Retirees responding to pension challenges


At least three separate controversies are going on these days at PERA, the Public Employees Retirement Association. One involves hundreds of thousands of dollars; the second involves billions, and the third involves open meetings.

PERA, the Public Employees Retirement Association, is the agency that pays pensions to New Mexico state and local government retirees. PERA is somewhere between a government agency and a private organization. It’s funded by mandatory contributions from active employees (future retirees) and their employers. It is governed by a combination of state law and its own board, elected by active employees and retirees.

A critical aspect of PERA’s mission is managing the billions of dollars (currently about $15.3 billion) in the fund to ensure that there is enough money to pay pensions into the foreseeable future.

The six-figure controversy is about salaries at PERA. Director Wayne Propst has had a couple of generous salary increases, approved only by the chairperson of the board, not the whole board as required by law. One version of the story is that the then-chairperson, Patricia French, was inappropriately persuaded to sign the first salary increase in 2014.  Other employees have also received generous salary increases that were not authorized by the full board.

This has become controversial now because the information came to light only last year.

At the recent annual meeting of RPE of New Mexico, the retirees’ watchdog organization, there were some very angry people and talk of lawsuits. (Disclosure: I am a state retiree, an RPE member and an interested party in all of this.)

The much bigger issue is the long-term solvency of PERA– keeping the promises that were made to more than 40,000 retirees and 50,000 current employees.

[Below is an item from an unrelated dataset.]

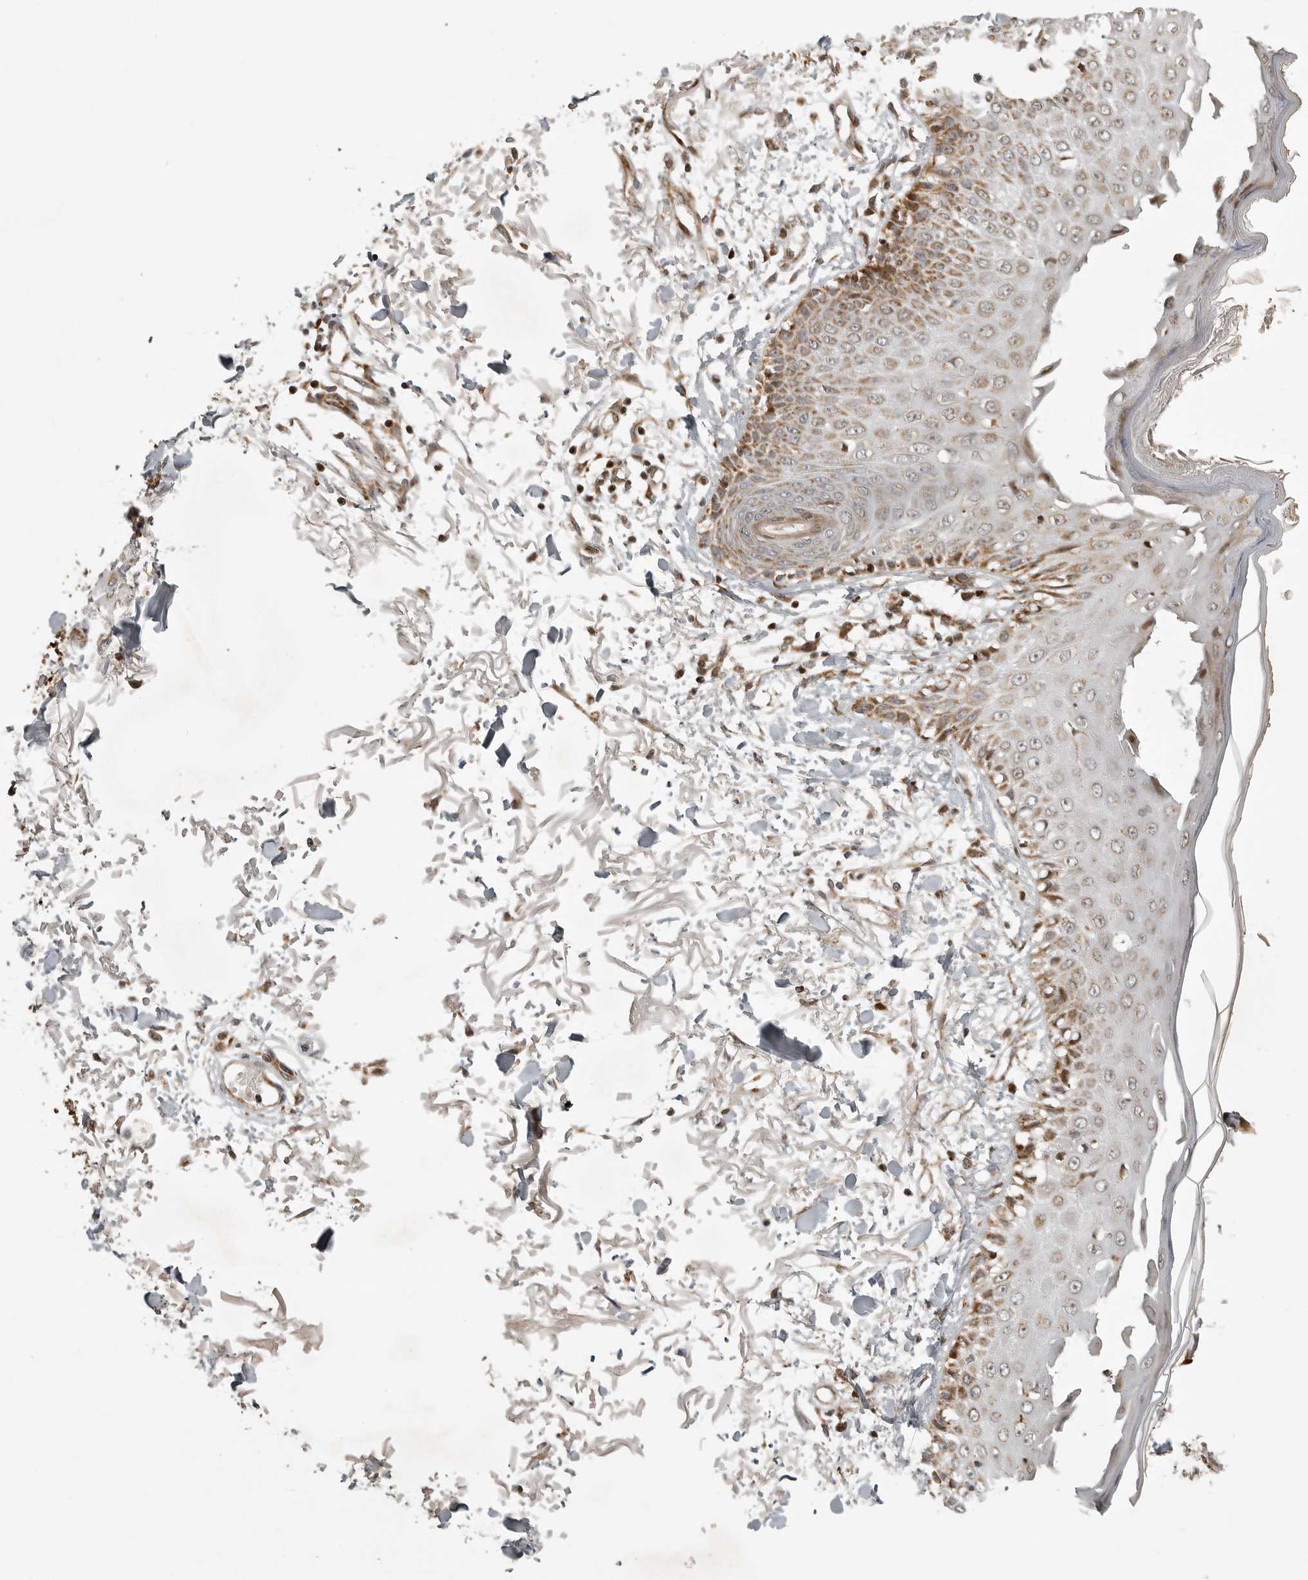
{"staining": {"intensity": "strong", "quantity": "25%-75%", "location": "cytoplasmic/membranous"}, "tissue": "skin", "cell_type": "Fibroblasts", "image_type": "normal", "snomed": [{"axis": "morphology", "description": "Normal tissue, NOS"}, {"axis": "morphology", "description": "Squamous cell carcinoma, NOS"}, {"axis": "topography", "description": "Skin"}, {"axis": "topography", "description": "Peripheral nerve tissue"}], "caption": "IHC histopathology image of unremarkable skin: skin stained using immunohistochemistry demonstrates high levels of strong protein expression localized specifically in the cytoplasmic/membranous of fibroblasts, appearing as a cytoplasmic/membranous brown color.", "gene": "NARS2", "patient": {"sex": "male", "age": 83}}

There are good reasons to keep the pension system stable. A stable pension system benefits not only the recipients but also, especially in our economically fragile state, the communities whose well-being is supported by secure pensions. And government agencies need incentives to attract qualified employees, especially in professional positions, who could earn higher salaries in the private sector.

In 2013, retirees accepted a reduction in their annual cost of living adjustment. This year, House Bill 338 proposed to suspend all cost-of-living increases for three years and then change the rate of increase to a formula instead of a number. The legislation also would have increased the contributions from both employees and employers. The bill died because of strenuous objections. Governor Michelle Lujan Grisham has appointed a Solvency Task Force to meet over the next few months and develop a plan.

Retirees are asking why, if we fixed the problem five years ago, isn’t it fixed? That is the multibillion-dollar issue, and it’s related to the salary question.

As I wrote last year (, July 2018), the PERA board reformed its practices to reduce board member participation in investment decisions and give more authority to staff. The theory is that expert staff will likely make better investment decisions than board members, who are amateurs. A majority of board members were in favor of this, but a few were furious.

It’s argued that investment experts are highly prized and if we don’t pay them enough, they’ll go elsewhere. I agree with that. If they can make investment decisions that put PERA on firm ground, they are worth whatever we pay them. But obviously that hasn’t happened, or we wouldn’t need a solvency task force.

The third issue that’s infuriating activist retirees is the decision to conduct most of the meetings of the Solvency Task Force behind closed doors. Meetings are scheduled for June 6, June 20, July 11, August 9, and tentatively August 22. Only the August 9 meeting is scheduled to be open to the public.

Retirees pay close attention to their pensions. If the task force proposes another cut in their future benefits, retirees won’t go quietly.